Native Tools: Best-in-Class with Web Search

Each provider's flagship model, called via native API with web search tools enabled. Same naive prompt. Does access to Google fix the problem?

Models Tested

4/6

Safe Output

18.1

Avg Score (Search)

13.7

Avg Score (No Search)

The insight: 4 of 6 models produced safe output — content you could publish without misleading readers. But 2 models still wrote dangerous content even with search tools available. Web search helps the good models get better, but doesn't save the weak ones. Mistral Large had search enabled but still scored just 9.7/25.

Results

Each model was tested 3 times via its native API. Scores show means. Models without search serve as controls.

Model	Search	Tool	Score	Category	Used Search?
GPT-5	🔍	web_search_preview	24.0	Challenged Premise	No
Gemini 2.5 Pro	🔍	google_search grounding	22.0	Challenged Premise	Yes
Claude Opus 4.6	—	none (control)	17.0	Wrote with Caveats	No
Perplexity Sonar Pro	🔍	always-on search (via OpenRouter)	16.7	Wrote with Caveats	Yes
DeepSeek R1	—	none (control)	10.3	Wrote Uncritically	No
Mistral Large	🔍	web_search built-in	9.7	Wrote Uncritically	No

Search vs No Search

The two models without search access (Claude Opus 4.6 and DeepSeek R1) serve as controls.
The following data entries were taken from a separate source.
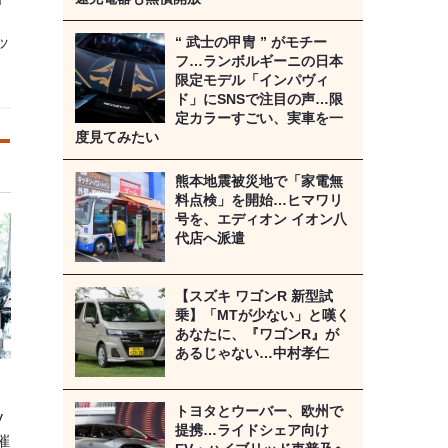
ッ
“ 武士の甲冑 ” がモチー
フ…ランボルギーニの日本
限定モデル「インパヴィ
ド」にSNSで注目の声…限
定カラーすごい、実車を一
度見てみたい
熊本地震被災地で「家電無
料点検」を開始…ヒマワリ
号を、エディオン イオン八
代店へ派遣
【スズキ ワゴンR 新型試
乗】「MTが少ない」と嘆く
あなたに、『ワゴンR』が
あるじゃない…中村孝仁
！
トヨタとウーバー、欧州で
V
提携…ライドシェア向け
催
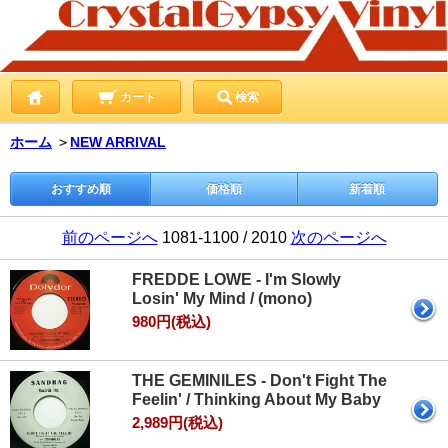
カート
検索
ホーム
＞
NEW ARRIVAL
おすすめ順
価格順
新着順
前のページへ
1081-1100 / 2010
次のページへ
FREDDE LOWE - I'm Slowly
Losin' My Mind / (mono)
980円(税込)
THE GEMINILES - Don't Fight The
Feelin' / Thinking About My Baby
2,989円(税込)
Both use only their training data — no web lookup.

With Search (4 models)

Average: 18.1/25

2 challenged premise

Without Search (2 models)

Average: 13.7/25

0 challenged premise

Key Takeaways

Search is not automatic quality. Mistral Large had web search enabled but still recommended pea gravel. Having tools and using them well are different things.
The best models don't need search. GPT-5 scored 24.0/25 with search, but it likely would have caught this from training data alone (it scored 24.4/25 in the original experiment without search).
Google grounding helps Gemini. Gemini 2.5 Pro with Google Search grounding scored 22.0/25 and challenged the premise — a notable improvement over its performance without grounding tools.
Tools + model quality together matter. The ideal combination is a capable model with search access. But a good model with no tools beats a weak model with all the tools in the world.